### [SOURCE EXTRACT]
In lieu of an abstract, here is a brief excerpt of the content:

GLQ: A Journal of Lesbian and Gay Studies 10.4 (2004) 637-639



[Access article in PDF]

Mind the Gap?

Identity Poetics: Race, Class, and the Lesbian-Feminist Roots of Queer Theory. Linda Garber. New York: Columbia University Press, 2001. 262 pp.

Early in her provocative study Identity Poetics Linda Garber recalls how the differences between lesbian feminism and an emergent queer theory were cast in the early 1990s (and beyond). "Not quite 'Gen X,' but not a Baby Boomer either," the then late-twenty-something Garber would find herself at a conference panel, book party, or protest at which an older, usually white lesbian academic or political activist bemoaned the "generation gap" in lesbian theory and singled out queer theory and its young devotees, who derided, whenever they stooped to mention, lesbian feminism (1-2). At the same time, and often at the same conferences and events, Garber would hear her generational peers congratulate themselves for moving beyond the "essentialisms of lesbian feminism and identity politics" (2). Garber was reading queer theory, but she also knew—and, as Identity Poetics makes clear, knows—a lot about lesbian feminism. In this oedipal face-off between old school and new, Garber often found herself in the awkward position of raising both hands to interrupt unfolding generational narratives that left her, but not only her, no place to stand.

### [DATA BELOW]
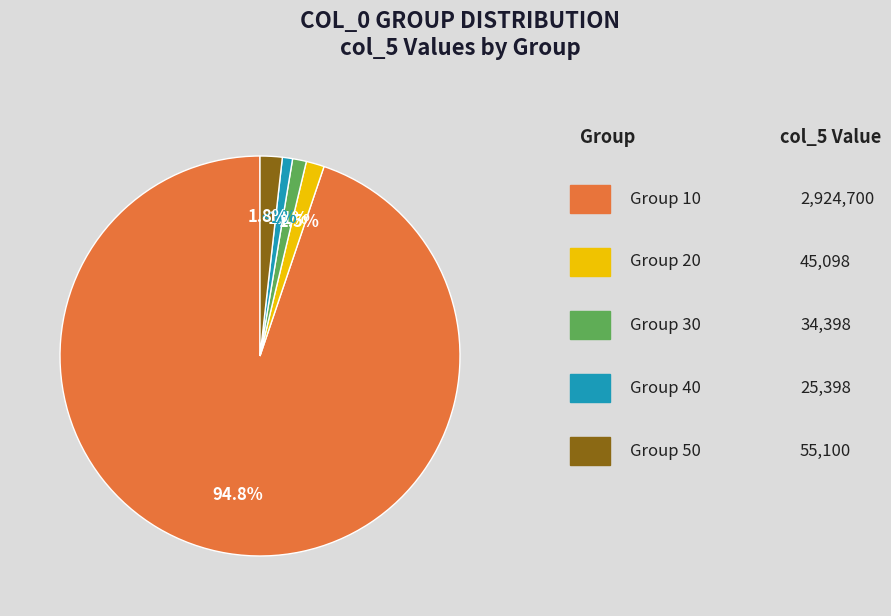

Does any single category account for the majority?

Yes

### [WHAT THE TASK ASKS]
Which press published Identity Poetics, according to the review?

### [SOLUTION TO THIS PROBLEM]
Columbia University Press